Когда весь кортеж прошествовал мимо меня, я снова улегся, размышляя о странностях природы, населившей мир творениями столь невероятными, ибо, хотя мне и приходилось не раз слышать о людях с песьими головами, о которых упоминают Геродот, Аристотель, Элиан, Плутарх, Плиний, Страбон и множество других авторов, чья мудрость, опытность и честность не могут быть поставлены под сомнение, я прежде не слишком доверял их свидетельствам и, главное, даже не подозревал, что природе угодно было основать в устье Клайда колонию этих существ, наделив их столь неожиданной способностью усваивать самые утонченные достижения цивилизации. Поэтому наутро я был склонен думать, что все это мне привиделось, а виной тому Фея Хлебных Крошек, которая забавляется, навевая мне с неведомой целью и при помощи неведомого средства, вывезенного из дальних стран, подобные фантастические видения. Мысль эта так увлекла меня, что я начал было уже сомневаться в реальности всего, что произошло со мною за последние два дня, и не смел нащупать у себя на груди волшебный портрет, приведший меня накануне в столь сладостное исступление, ибо боялся, что поиски окажутся тщетны.

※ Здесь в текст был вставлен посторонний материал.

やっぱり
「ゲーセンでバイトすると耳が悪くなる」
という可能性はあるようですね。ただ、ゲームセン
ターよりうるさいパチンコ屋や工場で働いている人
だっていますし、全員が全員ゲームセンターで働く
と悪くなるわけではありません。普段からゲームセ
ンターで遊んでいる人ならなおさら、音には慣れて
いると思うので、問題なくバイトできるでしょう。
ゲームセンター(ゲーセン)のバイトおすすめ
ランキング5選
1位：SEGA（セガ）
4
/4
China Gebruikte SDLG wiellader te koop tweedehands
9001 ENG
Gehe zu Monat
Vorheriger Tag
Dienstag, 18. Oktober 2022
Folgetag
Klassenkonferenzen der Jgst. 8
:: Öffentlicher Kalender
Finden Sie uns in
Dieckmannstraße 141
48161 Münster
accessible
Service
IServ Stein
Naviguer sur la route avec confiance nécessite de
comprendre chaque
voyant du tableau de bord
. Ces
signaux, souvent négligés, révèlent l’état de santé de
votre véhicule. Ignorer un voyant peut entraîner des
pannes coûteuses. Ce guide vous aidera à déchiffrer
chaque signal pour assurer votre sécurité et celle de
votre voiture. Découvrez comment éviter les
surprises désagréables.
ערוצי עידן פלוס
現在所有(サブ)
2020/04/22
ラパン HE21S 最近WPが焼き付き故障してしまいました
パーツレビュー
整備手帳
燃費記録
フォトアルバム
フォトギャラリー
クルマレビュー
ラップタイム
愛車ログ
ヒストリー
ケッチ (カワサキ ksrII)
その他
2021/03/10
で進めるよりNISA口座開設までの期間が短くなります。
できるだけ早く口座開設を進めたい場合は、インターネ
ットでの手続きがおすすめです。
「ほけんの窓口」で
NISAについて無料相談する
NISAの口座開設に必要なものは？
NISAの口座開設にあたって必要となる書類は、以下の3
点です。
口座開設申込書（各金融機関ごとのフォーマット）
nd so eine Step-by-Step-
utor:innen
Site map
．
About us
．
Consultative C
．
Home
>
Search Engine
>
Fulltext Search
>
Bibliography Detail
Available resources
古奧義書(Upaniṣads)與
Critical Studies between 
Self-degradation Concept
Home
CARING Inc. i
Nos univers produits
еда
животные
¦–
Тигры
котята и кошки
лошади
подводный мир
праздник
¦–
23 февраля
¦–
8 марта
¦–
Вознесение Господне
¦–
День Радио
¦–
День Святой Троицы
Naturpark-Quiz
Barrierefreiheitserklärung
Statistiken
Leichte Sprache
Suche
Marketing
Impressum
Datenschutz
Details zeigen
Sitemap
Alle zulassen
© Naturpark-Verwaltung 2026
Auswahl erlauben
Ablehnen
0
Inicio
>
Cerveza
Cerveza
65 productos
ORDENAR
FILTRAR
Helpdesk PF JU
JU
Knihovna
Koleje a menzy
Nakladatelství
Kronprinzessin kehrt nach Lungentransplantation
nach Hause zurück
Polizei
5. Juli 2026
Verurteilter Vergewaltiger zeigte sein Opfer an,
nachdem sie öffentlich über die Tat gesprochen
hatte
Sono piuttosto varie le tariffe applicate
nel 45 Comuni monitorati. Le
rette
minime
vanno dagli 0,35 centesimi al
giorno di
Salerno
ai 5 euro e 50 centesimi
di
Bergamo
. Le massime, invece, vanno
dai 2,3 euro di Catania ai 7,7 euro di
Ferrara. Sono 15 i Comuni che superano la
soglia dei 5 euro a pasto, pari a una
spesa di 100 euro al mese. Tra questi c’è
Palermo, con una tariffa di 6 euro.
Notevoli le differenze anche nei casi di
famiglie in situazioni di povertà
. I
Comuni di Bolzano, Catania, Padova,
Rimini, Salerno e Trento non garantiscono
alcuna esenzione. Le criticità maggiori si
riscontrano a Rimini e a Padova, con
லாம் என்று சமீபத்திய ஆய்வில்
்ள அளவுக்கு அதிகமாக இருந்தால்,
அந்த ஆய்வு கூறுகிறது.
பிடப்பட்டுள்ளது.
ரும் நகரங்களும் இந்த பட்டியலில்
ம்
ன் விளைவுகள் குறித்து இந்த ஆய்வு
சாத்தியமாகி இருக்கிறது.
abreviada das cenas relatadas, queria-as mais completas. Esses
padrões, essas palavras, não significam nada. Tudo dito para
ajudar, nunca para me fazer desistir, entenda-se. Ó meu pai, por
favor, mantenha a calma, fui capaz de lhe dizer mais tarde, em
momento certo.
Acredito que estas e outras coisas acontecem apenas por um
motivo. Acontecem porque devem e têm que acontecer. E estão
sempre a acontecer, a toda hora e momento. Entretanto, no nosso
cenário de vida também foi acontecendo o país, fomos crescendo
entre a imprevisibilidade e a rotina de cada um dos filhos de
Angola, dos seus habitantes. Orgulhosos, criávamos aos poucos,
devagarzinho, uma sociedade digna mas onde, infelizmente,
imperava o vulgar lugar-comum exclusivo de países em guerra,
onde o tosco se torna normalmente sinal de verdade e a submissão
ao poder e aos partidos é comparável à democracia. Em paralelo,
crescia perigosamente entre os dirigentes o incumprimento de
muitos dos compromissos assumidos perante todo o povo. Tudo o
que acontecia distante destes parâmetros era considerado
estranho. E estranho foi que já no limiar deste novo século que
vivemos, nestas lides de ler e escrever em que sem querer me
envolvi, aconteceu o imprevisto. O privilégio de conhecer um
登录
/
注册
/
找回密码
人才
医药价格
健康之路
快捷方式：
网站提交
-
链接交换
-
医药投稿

– Увы! – сказал я себе. – Вся моя жизнь превратилась в сплошные химеры и причуды с тех пор, как в нее вмешалась, пусть даже для моего блага, Фея Хлебных Крошек, и все счастливые впечатления и диковинные иллюзии, которые на меня обрушиваются, наверняка суть не что иное, как порождения ее фантазии. Быть может, я никогда не видел портрета Билкис!
В то же мгновение я машинально поднес руку к медальону; он раскрылся, хотя я, кажется, даже не дотронулся до пружины, и Билкис предстала передо мной еще краше, чем накануне.
– Благодарение Богу! – воскликнул я, упав на колени перед этим живым образом, ибо таинственный голос Билкис говорил с моей душой, а божественная улыбка, игравшая на ее устах и в ее взоре, так точно отвечала моим мыслям, что я побоялся смутить царицу своей тревогой. – Благодарение Богу, Билкис! если что-нибудь мне и приснилось, то далеко не все!..
Глава тринадцатая,
рассказывающая о том, как одна гризетка влюбилась в Мишеля, а он сам – в портрет-миниатюру
Я не преминул отправиться с самого утра к мастеру Файнвуду и, привыкши ссылаться повсюду на Фею Хлебных Крошек, счел, что в краю, где имя ее должно быть известно хотя бы по древним преданиям, такое покровительство окажется мне особенно кстати.